College has started again, which means three of the people in my home aren’t around to help with dishes. Ugh. Why do dishes never end? Oh, right, it’s because I have four teenagers and three of them are boys. Duh.
But that’s not what this post is about. Nope. It’s about this tradition my husband has of asking our progeny what they learned in school today. (Note to readers: this is a bad habit to start if your children have different interests than you do.)
Calvin (husband) to Luke (19 year old son): "What did you learn in school today?"
Luke answers: "Blah, blah, organophosphates, blah, blah, inverted equations, blah, blah, valence electron instability."

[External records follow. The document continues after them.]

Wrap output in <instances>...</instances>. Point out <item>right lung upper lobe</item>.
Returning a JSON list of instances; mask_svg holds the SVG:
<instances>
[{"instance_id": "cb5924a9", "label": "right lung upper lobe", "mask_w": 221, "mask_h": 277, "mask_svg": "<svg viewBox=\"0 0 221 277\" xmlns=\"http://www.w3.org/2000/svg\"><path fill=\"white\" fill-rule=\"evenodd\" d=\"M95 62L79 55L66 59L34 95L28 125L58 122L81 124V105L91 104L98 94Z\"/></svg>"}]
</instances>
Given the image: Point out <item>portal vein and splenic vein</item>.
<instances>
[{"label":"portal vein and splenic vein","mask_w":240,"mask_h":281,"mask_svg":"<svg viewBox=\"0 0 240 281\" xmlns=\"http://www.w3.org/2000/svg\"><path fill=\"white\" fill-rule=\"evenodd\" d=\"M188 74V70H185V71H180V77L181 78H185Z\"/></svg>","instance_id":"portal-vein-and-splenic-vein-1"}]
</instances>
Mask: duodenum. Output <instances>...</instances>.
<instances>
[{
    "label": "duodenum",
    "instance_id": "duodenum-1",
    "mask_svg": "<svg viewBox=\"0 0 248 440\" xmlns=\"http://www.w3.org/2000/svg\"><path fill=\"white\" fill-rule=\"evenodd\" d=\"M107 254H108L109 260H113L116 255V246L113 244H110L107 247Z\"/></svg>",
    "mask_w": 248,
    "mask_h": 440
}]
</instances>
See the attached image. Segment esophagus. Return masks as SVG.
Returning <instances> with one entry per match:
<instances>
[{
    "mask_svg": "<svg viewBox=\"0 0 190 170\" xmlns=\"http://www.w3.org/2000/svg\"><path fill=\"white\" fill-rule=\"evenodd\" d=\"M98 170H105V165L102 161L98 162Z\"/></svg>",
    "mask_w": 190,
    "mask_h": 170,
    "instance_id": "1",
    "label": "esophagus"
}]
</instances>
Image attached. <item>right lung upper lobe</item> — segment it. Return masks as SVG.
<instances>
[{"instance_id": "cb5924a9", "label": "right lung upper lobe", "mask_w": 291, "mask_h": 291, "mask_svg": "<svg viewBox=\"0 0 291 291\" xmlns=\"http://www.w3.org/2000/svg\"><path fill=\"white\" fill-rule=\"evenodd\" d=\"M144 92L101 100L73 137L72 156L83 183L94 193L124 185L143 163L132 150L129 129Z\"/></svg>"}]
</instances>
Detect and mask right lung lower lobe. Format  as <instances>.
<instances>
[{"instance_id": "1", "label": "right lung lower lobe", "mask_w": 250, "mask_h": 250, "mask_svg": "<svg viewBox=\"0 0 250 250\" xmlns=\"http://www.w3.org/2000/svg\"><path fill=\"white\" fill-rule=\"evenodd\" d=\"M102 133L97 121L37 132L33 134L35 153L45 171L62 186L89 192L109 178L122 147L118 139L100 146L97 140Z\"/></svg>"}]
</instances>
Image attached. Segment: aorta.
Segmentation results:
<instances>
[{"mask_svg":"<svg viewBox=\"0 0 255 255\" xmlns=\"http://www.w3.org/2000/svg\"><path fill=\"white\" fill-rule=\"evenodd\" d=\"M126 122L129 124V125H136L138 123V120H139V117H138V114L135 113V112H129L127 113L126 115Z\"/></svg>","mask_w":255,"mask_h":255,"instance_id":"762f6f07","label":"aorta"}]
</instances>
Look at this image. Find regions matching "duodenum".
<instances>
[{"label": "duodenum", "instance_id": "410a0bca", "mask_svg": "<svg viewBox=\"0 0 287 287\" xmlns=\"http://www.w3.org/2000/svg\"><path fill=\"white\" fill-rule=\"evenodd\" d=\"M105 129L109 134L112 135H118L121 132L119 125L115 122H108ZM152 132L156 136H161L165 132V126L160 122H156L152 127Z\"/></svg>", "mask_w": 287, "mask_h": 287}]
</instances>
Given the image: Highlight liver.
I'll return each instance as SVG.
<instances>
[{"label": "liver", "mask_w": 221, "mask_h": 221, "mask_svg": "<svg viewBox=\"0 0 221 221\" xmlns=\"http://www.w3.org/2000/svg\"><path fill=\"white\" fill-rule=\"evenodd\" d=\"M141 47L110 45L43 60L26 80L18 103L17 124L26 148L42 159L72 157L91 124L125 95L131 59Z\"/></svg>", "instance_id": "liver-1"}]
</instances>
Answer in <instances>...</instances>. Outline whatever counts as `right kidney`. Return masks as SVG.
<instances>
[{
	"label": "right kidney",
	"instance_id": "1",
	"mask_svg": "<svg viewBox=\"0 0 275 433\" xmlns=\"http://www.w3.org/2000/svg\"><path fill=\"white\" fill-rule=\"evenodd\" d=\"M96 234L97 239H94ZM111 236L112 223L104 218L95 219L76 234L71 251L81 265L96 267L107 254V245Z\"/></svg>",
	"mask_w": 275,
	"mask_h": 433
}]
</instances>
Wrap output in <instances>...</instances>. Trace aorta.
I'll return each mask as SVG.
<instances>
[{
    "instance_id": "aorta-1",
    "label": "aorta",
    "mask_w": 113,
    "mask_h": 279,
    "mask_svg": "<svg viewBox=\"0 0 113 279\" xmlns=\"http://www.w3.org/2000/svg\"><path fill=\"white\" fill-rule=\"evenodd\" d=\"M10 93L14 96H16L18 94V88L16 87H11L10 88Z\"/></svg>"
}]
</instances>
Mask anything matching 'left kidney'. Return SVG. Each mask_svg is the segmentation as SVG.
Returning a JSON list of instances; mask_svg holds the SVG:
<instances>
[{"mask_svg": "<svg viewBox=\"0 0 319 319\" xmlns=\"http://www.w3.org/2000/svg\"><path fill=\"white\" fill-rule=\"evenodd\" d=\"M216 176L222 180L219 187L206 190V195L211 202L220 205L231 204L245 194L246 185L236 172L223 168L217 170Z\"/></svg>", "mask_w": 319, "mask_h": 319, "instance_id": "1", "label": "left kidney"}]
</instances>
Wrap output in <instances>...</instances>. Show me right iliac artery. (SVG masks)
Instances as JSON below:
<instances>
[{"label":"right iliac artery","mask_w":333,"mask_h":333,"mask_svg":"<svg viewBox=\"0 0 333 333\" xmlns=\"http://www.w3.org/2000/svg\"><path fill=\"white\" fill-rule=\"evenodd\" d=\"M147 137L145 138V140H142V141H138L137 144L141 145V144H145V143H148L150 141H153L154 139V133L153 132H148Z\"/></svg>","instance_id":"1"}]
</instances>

Luke is a chemistry major. Everything sounds like gobbledy-goop until he gets to “instability.” I’ve learned to play attention at this point. Instability in chemistry tends to equate to explosions. I like explosions. Luke is a great companion to watch Burn Notice with. He gets very excited at the various bombs and says things like. “That would so work, but how are they going to control the reaction?! It’ll blow the house up.”
Cal to Jacob (16 year old son): "What did you learn?"
Jacob: "Uh, we learned about derivatives (some calculus thingy)." At which point, Luke and Ariel discuss the finer points of derivatives. Jacob could get frustrated, but it gives him more time to eat before his brothers finish off all the food.
Cal to Ariel (18 year old daughter): "What did you learn in school today?"
Ariel: "Well, I completed a proof showing that the square root of five is irrational using whatever, whatever, whatever and whatever." (“Proofs” is an upper division class for math majors. I have no idea what’s she’s talking about.)
Me (who should have learned my lesson last year): "What are you talking about?"
Ariel: "I can show you."
She brings me pages of notebook paper filled with scrawled letters that don’t spell anything. I nod politely and suspect that higher level math isn’t real.
Finally we get around to Matthew, our 14 year old son. Cal says, “What did you learn in school today?”
I’d be relieved, except I’m his teacher.